I got this plant a while back, and I think it was sold to me as a Bacopa "colorata". It was very slighly pink when I received it (I think), but since then has remained this green color.










Any ideas what plant this is exactly and how to get it back to the light pink hue? Thanks,

-John N.


----------



## Cavan Allen (Jul 22, 2004)

Yes, that's a _Bacopa_. It's kind of hard to tell by the photo if it's the 'Colorata' or _B. caroliana_. Either way, tons of iron, good light and high phosphate will bring out the colors.


----------



## erijnal (Apr 5, 2006)

John, if you have an extra stem, float it in the dark for a day or two. If the leaves droop down, then it's Colorata. I've noticed Colorata will do that, while caroliniana won't do that when it's been floating in the dark.

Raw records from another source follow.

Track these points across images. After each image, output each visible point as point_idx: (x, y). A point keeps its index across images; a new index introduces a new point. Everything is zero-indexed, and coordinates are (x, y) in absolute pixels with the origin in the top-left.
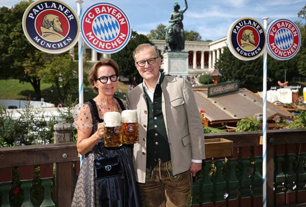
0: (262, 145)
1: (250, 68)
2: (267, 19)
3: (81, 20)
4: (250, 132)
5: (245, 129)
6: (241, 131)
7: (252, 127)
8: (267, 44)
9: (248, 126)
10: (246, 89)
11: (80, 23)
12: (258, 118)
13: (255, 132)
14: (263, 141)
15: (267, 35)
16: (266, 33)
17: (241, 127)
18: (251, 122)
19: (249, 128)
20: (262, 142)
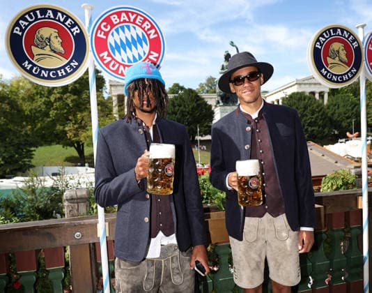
0: (362, 210)
1: (313, 120)
2: (363, 26)
3: (90, 34)
4: (342, 191)
5: (334, 187)
6: (329, 191)
7: (346, 184)
8: (364, 64)
9: (340, 183)
10: (312, 143)
11: (89, 38)
12: (353, 172)
13: (350, 191)
14: (364, 203)
15: (364, 50)
16: (363, 47)
17: (330, 184)
18: (342, 177)
19: (341, 186)
20: (361, 205)
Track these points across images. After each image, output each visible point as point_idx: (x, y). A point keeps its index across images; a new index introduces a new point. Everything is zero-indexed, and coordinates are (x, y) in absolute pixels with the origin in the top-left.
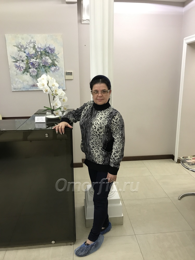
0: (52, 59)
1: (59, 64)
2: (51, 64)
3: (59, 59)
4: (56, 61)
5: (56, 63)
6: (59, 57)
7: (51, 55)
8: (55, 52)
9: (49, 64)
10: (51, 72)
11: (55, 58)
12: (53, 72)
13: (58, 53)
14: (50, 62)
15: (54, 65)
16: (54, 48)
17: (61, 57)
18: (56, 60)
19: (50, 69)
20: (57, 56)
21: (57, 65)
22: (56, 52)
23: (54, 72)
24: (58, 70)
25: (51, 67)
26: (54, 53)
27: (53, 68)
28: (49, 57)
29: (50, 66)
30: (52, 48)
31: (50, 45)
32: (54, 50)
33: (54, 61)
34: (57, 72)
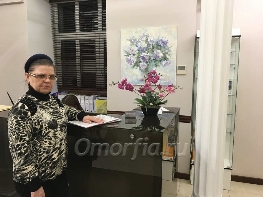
0: (164, 52)
1: (171, 58)
3: (172, 53)
5: (168, 57)
6: (173, 51)
7: (164, 48)
9: (160, 57)
10: (161, 66)
11: (167, 51)
12: (163, 66)
13: (171, 46)
15: (165, 58)
16: (167, 41)
17: (174, 51)
19: (160, 63)
20: (170, 49)
21: (168, 59)
24: (168, 64)
25: (162, 61)
27: (164, 63)
28: (161, 51)
30: (165, 41)
31: (163, 38)
32: (167, 43)
33: (166, 55)
34: (168, 66)
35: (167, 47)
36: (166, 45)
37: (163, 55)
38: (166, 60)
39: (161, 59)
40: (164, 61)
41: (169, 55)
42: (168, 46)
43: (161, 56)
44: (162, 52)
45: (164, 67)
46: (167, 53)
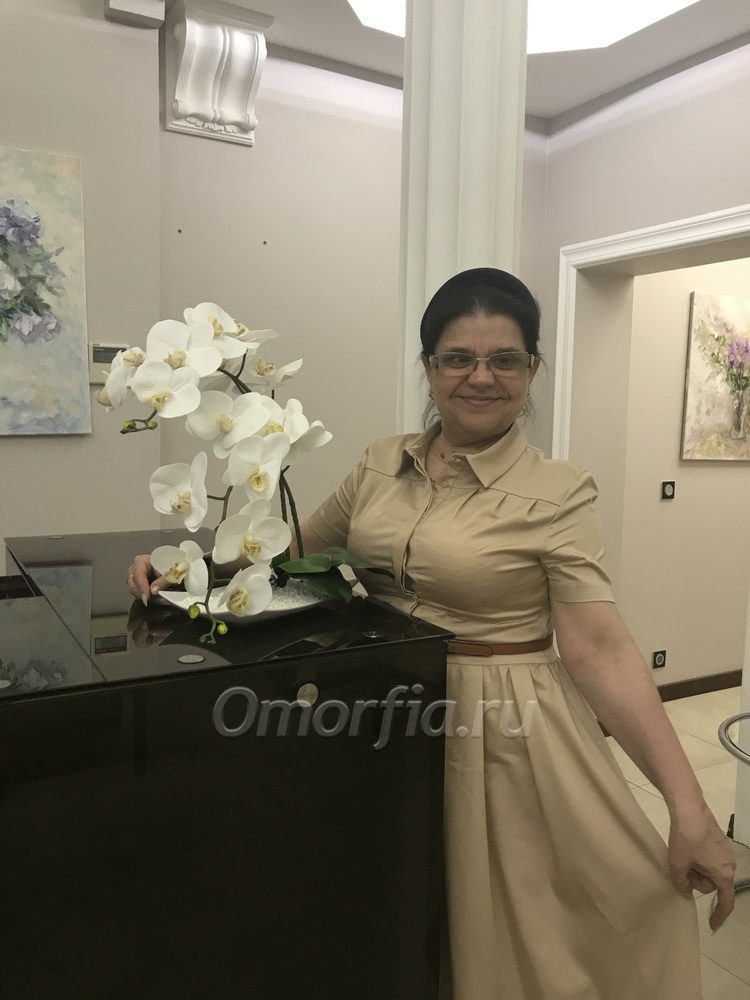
0: (23, 274)
1: (60, 305)
2: (17, 298)
3: (63, 279)
4: (44, 287)
5: (45, 296)
6: (64, 268)
7: (20, 253)
8: (39, 241)
9: (6, 297)
10: (14, 342)
11: (38, 270)
12: (25, 342)
13: (59, 248)
14: (10, 288)
15: (31, 303)
16: (37, 220)
17: (73, 271)
18: (48, 280)
19: (9, 326)
20: (52, 260)
21: (47, 307)
22: (46, 241)
23: (33, 341)
24: (51, 331)
25: (15, 316)
26: (37, 245)
27: (26, 323)
28: (8, 264)
29: (12, 310)
30: (23, 221)
31: (12, 202)
32: (35, 229)
33: (36, 288)
34: (47, 341)
35: (36, 251)
36: (31, 240)
37: (19, 288)
38: (36, 311)
39: (9, 306)
40: (25, 317)
41: (50, 289)
42: (41, 247)
43: (10, 293)
44: (15, 271)
45: (30, 345)
46: (42, 280)
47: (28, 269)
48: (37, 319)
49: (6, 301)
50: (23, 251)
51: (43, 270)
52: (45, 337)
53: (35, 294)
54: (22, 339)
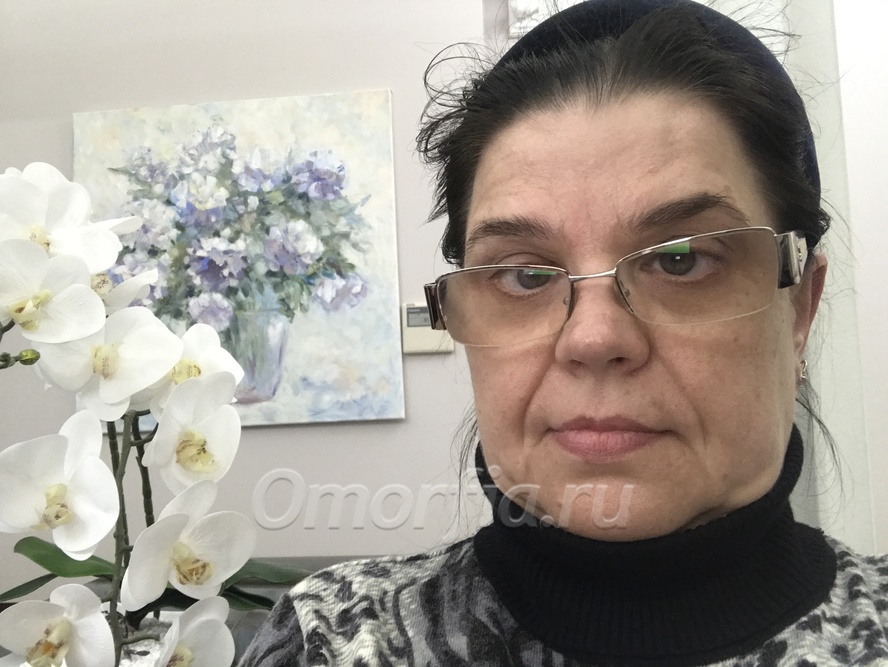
0: (326, 232)
1: (366, 263)
2: (319, 260)
3: (370, 233)
4: (348, 244)
5: (349, 254)
6: (374, 223)
7: (323, 208)
8: (343, 193)
9: (308, 261)
10: (316, 312)
11: (342, 226)
12: (328, 310)
13: (363, 196)
14: (312, 251)
15: (334, 265)
16: (341, 169)
17: (382, 221)
18: (352, 236)
19: (310, 293)
20: (357, 212)
21: (352, 267)
22: (351, 191)
23: (336, 308)
24: (356, 295)
25: (317, 281)
26: (340, 197)
27: (328, 288)
28: (310, 223)
29: (314, 275)
30: (326, 173)
31: (315, 154)
32: (339, 180)
33: (339, 247)
34: (352, 306)
35: (340, 204)
36: (335, 193)
37: (322, 248)
38: (340, 273)
39: (310, 271)
40: (328, 282)
41: (355, 246)
42: (345, 199)
43: (312, 255)
44: (317, 230)
45: (332, 313)
46: (346, 236)
47: (332, 226)
48: (340, 282)
49: (307, 266)
50: (326, 207)
51: (348, 224)
52: (349, 303)
53: (339, 254)
54: (325, 308)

Of course, this might not be a very reliable way of confirming, but I'm just going by my experience.


----------



## evercl92 (Aug 14, 2006)

Those leaves don't look like the ones on my _B. caroliana_, though it still could be. Mine are more spade-shaped. It turns a pinkish hue as it gets within 6 inches of the water's surface. My guess is the lighting is mostly the cause, with a prerequesite of high iron.


----------



## John N. (Dec 11, 2005)

Here's another picture from a different angle










But it makes sense why it's greenish. I don't dose any iron, so I'll see if that will help. It should have enough light with abour 3 wpg. I'll try the bending leaf theory to see if anything helps to ID it properly. In anycase, we'll get that plant back to pink!

-John N.


----------